## [Available data]

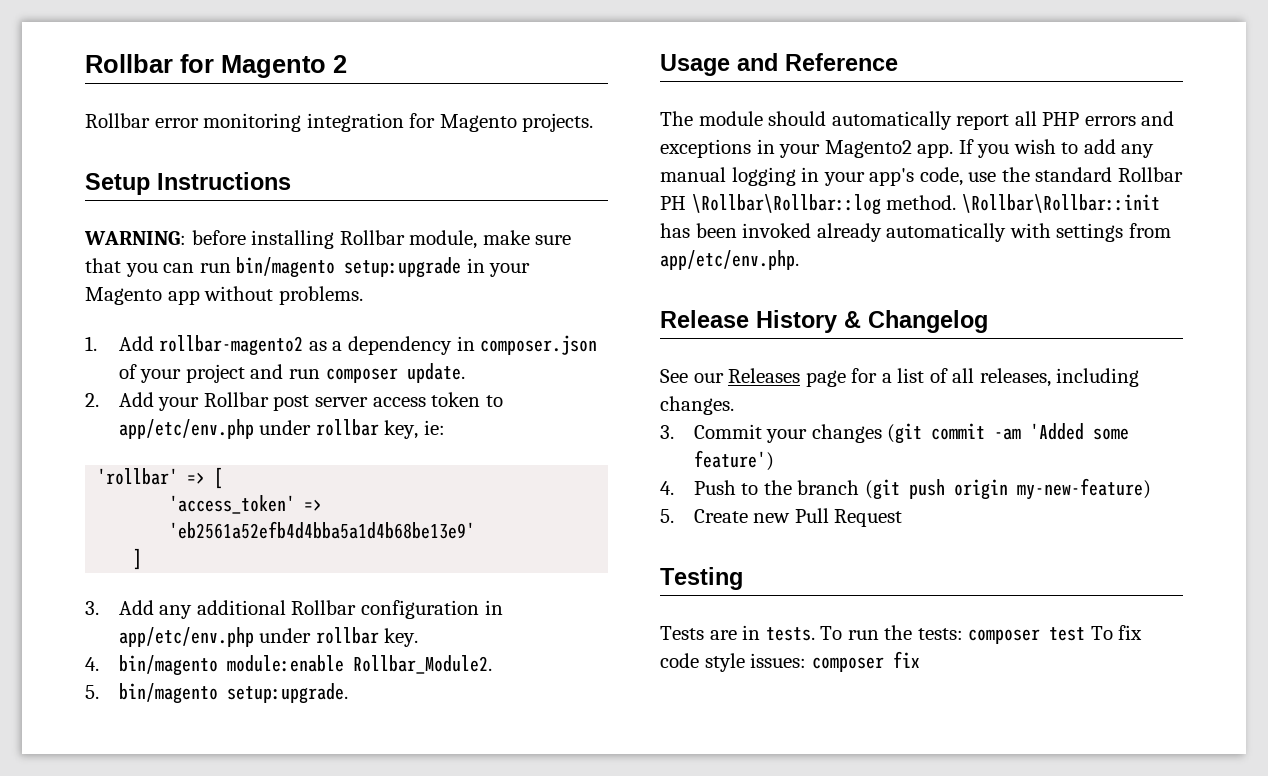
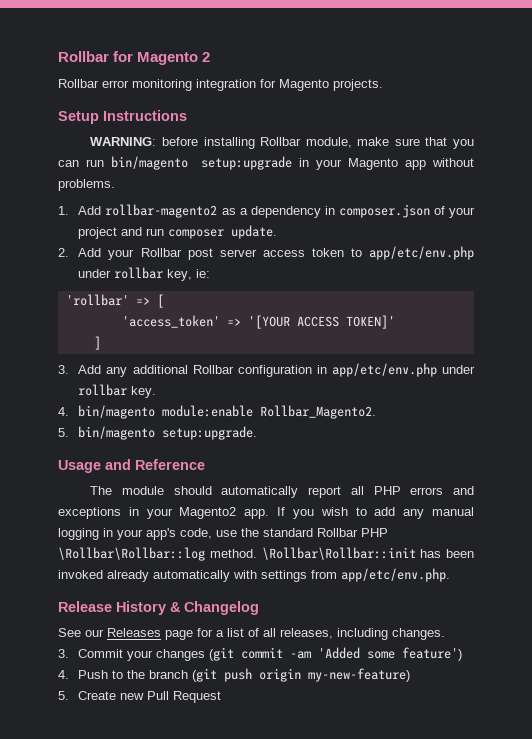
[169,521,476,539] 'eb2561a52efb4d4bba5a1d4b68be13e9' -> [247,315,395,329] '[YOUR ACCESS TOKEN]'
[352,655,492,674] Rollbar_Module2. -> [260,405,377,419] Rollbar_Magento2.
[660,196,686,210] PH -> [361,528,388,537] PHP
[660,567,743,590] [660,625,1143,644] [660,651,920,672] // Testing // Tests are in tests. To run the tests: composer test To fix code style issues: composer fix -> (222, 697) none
---
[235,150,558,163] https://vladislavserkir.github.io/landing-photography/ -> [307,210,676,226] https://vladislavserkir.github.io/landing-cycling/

## [Aim of the exercise]
Your answer should be the exact lines above from the one with "[352,655,492,674] Rollbar_Module2. ->" through the one with "[660,567,743,590] [660,625,1143,644] [660,651,920,672]", both included, and nothing besides.

## [Written solution]
[352,655,492,674] Rollbar_Module2. -> [260,405,377,419] Rollbar_Magento2.
[660,196,686,210] PH -> [361,528,388,537] PHP
[660,567,743,590] [660,625,1143,644] [660,651,920,672] // Testing // Tests are in tests. To run the tests: composer test To fix code style issues: composer fix -> (222, 697) none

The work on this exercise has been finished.